Arius Technology plays a key role in creating reproductions of landmark paintings that are dead ringers for the originals

This laser-scanning startup is part of Verus Art, a venture that makes 3D-printed copies of masterpieces for clients like the National Gallery of Canada

DOUBLE TAKE
A 3D print of a painting by Claude Monet features raised brushstrokes

This laser-scanning startup is part of Verus Art, a venture that makes 3D-printed copies of masterpieces for clients like the National Gallery of Canada

In late February at the Permanent, a venue hall in a restored 1907 downtown Vancouver bank, black-and-white-clad servers manoeuvre trays of short-rib mini burgers among groups of people gathered around paintings. They’re familiar works, including Irises by Vincent van Gogh, A Stormy Sea by Claude Monet and the curiously ugly Woman With an Umbrella by Edgar Degas. The evening feels like the opening of a gallery exhibit, but small signs on the frames of the artworks tell a different story: “Please touch the paintings.”

If you do touch them, you can feel the surface textures of the artist’s brushstrokes. It’s not paint, though; it’s UV-cured polymer ink. The event marks the Vancouver launch of Verus Art, a partnership between local startup Arius Technology Inc., U.S.-based custom framemaker Larson-Juhl and Océ-Technologies B.V., a Dutch division of Canon Inc. that focuses on digital printing. The paintings are 3D-printed reproductions of works owned by the National Gallery of Canada, whose director, Marc Mayer, en­­thusi­astically joined forces with Verus in late 2015.

The precision of the scanning and printing technology could cause a “paradigm shift” in the way art masterpieces are shared, preserved and appre­­ciated, he says. The original masterpieces are often kept in storage; now the printed versions can be taken to remote schools as part of the gallery’s outreach program.

Mayer signed a licensing agreement with Verus allowing Arius to set up its laser scanning system in the gallery’s conservation labs. The system uses a robotic device developed by Arius that moves the scanner over the surface of the painting, taking about five hours to create a digital file. Once the image is digitized, Arius can correct damage due to oxidization, creating colours that are closer to those the artist originally chose.

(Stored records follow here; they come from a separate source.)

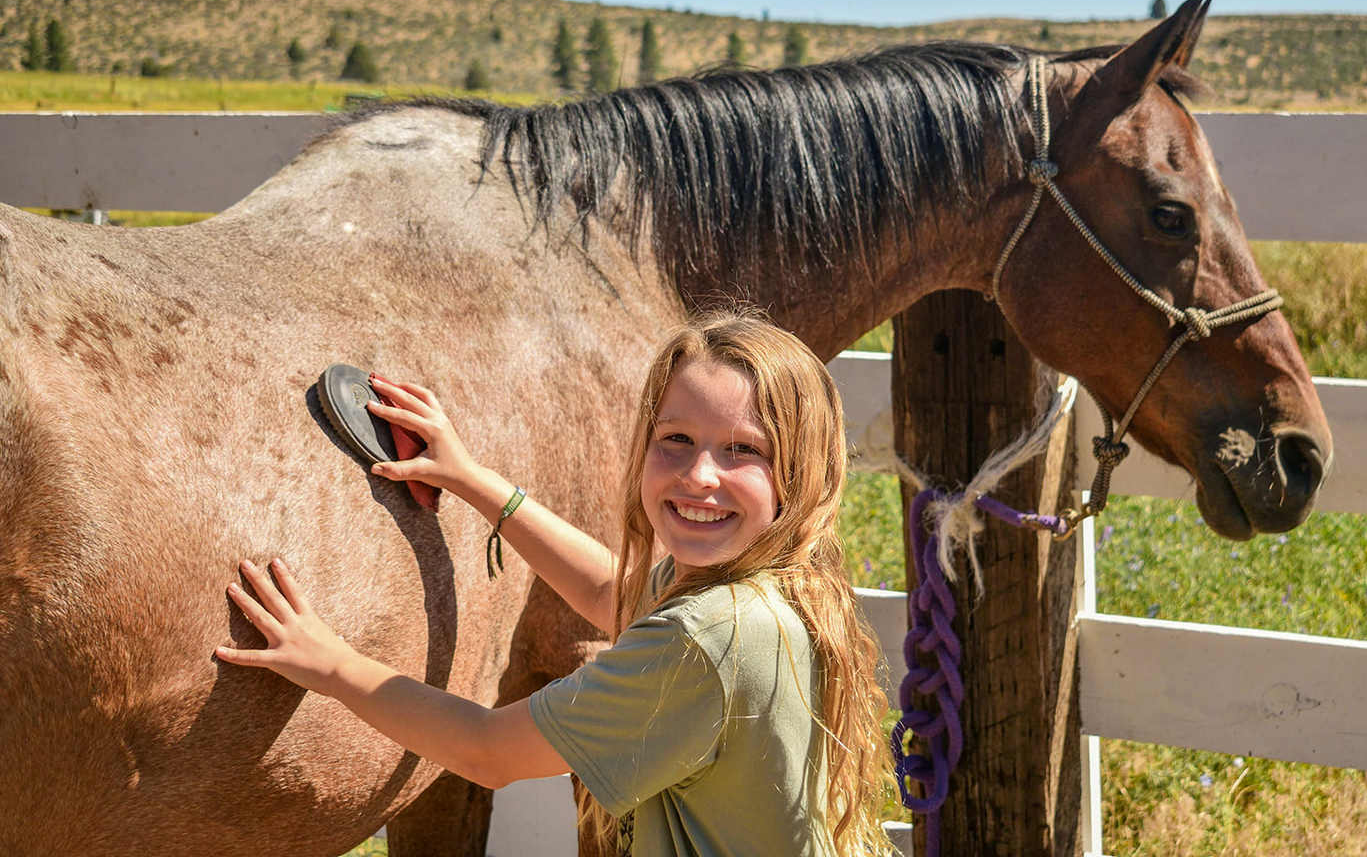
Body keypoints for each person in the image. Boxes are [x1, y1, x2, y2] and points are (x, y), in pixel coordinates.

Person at [215, 311, 892, 855]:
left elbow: (487, 751)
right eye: (677, 440)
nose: (699, 475)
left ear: (799, 474)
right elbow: (610, 594)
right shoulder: (765, 589)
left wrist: (330, 663)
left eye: (743, 450)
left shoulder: (705, 638)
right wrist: (473, 479)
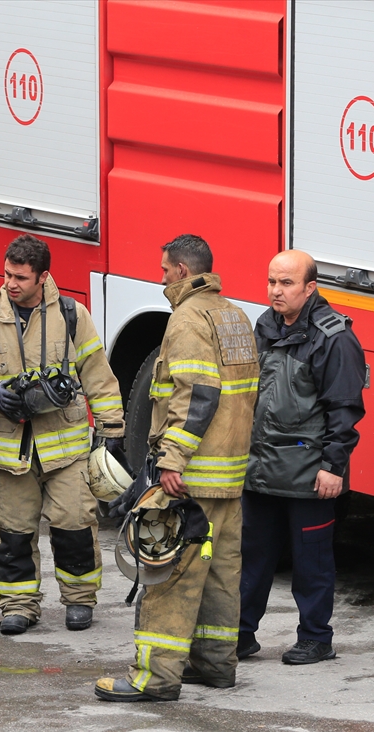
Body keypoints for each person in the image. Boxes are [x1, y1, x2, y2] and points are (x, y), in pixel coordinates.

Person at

“The beautiful thing from a technology perspective is that we can measure the surface of a painting down to 10 microns, which is about one-10th of a human hair,” says Paul Lindahl, co-founder and CEO of Arius. “The synergy with Océ is they can print down to the same level of resolution.”

The National Gallery’s reproductions are sold on Verus Art’s website for between $650 and $6,650, and at Art Works Gallery in Vancouver.

Verus has also struck a licensing deal with the Mauritshuis in the Hague, home to a noted trove of 17th-century Dutch paintings. Products of that partnership include copies of Paul Vermeer’s Girl With a Pearl Earring and Carel Fabritius’s The Goldfinch.